Activists may continue to hold rallies across Thailand in the coming weeks. In Bangkok, potential rally locations include the Democracy Monument on Ratchadamnoen Avenue, the Ratchaphrasong Shopping District Skywalk near the MBK building and Bangkok Art and Cultural Centre, and university campuses. Rallies may disrupt traffic and public transport, commercial activity and there may be a heightened security presence.
There have been incidents of shootings at recent protests.
Avoid any protests or political gatherings and be wary of making political statements in public.
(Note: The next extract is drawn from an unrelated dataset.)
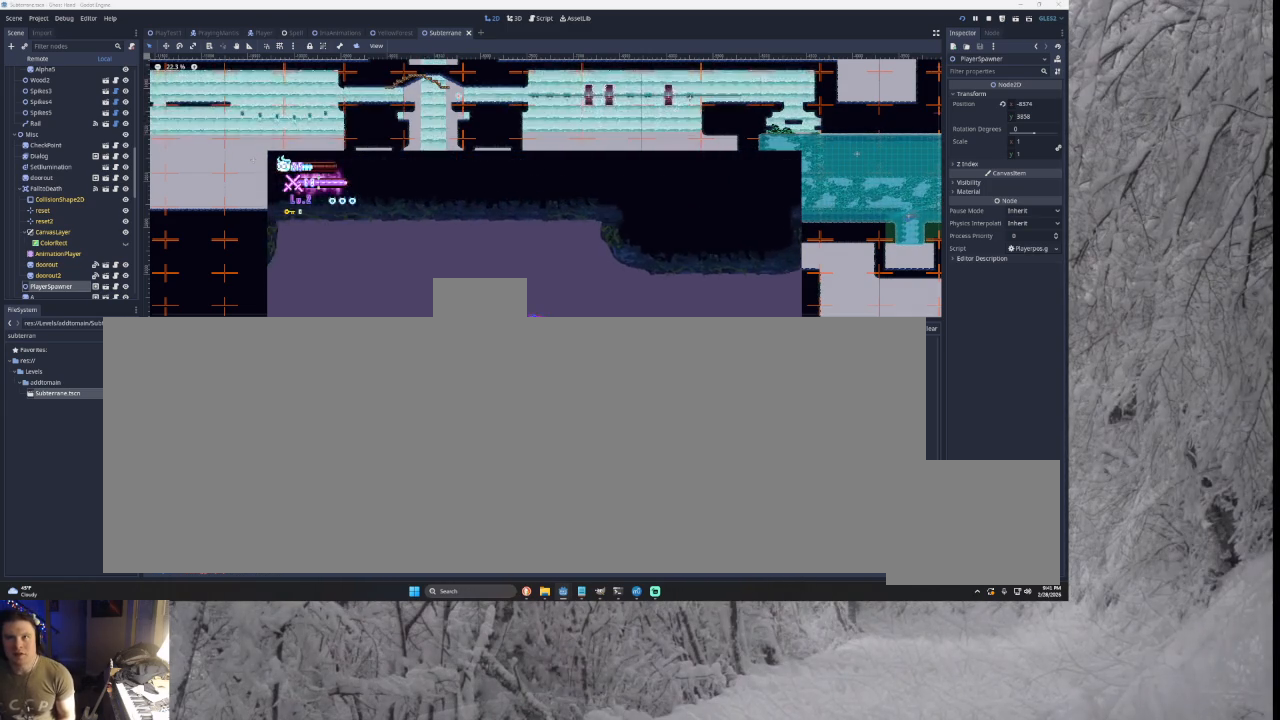
{"buttons": [], "left_stick": "left", "right_stick": "center", "events": [[100, "TRIANGLE", "up"]]}
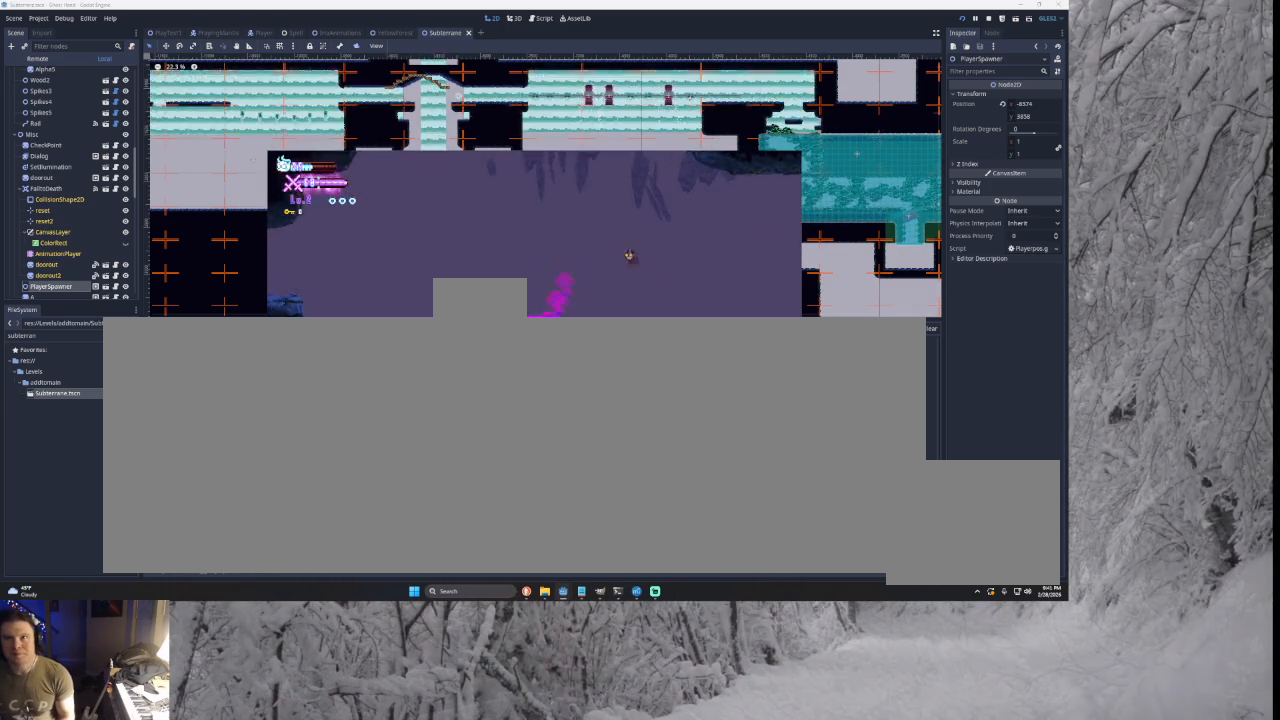
{"buttons": ["TRIANGLE"], "left_stick": "left", "right_stick": "center", "events": [[200, "TRIANGLE", "down"]]}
Lèse-majesté (criticism of the monarchy in any form) is a crime which can be broadly interpreted and can carry a long jail sentence. See Political situation
Terrorists are very likely to try to carry out attacks in Thailand. On 2 August 2019, a number of small explosions occurred in Bangkok. On 10 March 2019 a number of small explosions occurred in Satun City and in Patthalung Province in the south of Thailand. The authorities have on a number of occasions warned of the possibility of attacks to coincide with symbolic dates or holidays. Take care, particularly in public places, follow the advice of local authorities and monitor local media reports. See Terrorism
Urban areas across Thailand, especially in Bangkok and Chiang Mai, can experience poor air quality and high PM 2.5 counts, occasionally entering the unhealthy and hazardous levels. See Air quality
Make sure you research local laws and customs before you travel. Laws and penalties can be different from the UK. Conviction for possession, distribution or manufacture of drugs can lead to the death penalty. See Local laws and customs
There are a high number of road traffic accidents in Thailand especially involving motorcycles. See Road travel
The rainy season in much of Thailand is from May to October. See Rainy season
UK health authorities have classified Thailand as having a risk of Zika virus transmission. For information and advice about the risks associated with Zika virus, visit the National Travel Health Network and Centre website.
The Tourist Authority of Thailand’s website and call centre (1672 - press ‘9’ for English) are able to provide some general advice to tourists in English. If you need to contact local emergency services, call 1155 (tourist police) or 1669 (emergency medical services).
If you need emergency help from the UK government, contact the nearest British Embassy, Consulate or High Commission. Consular support is not available in the parts of Thailand where the FCDO advises against all but essential travel (as set out above).
If you’re living in Thailand or planning to stay for a longer period, check the Living in Thailand guide in addition to this travel advice.
The Overseas Business Risk service offers information and advice for British companies operating overseas on how to manage political, economic, and business security-related risks.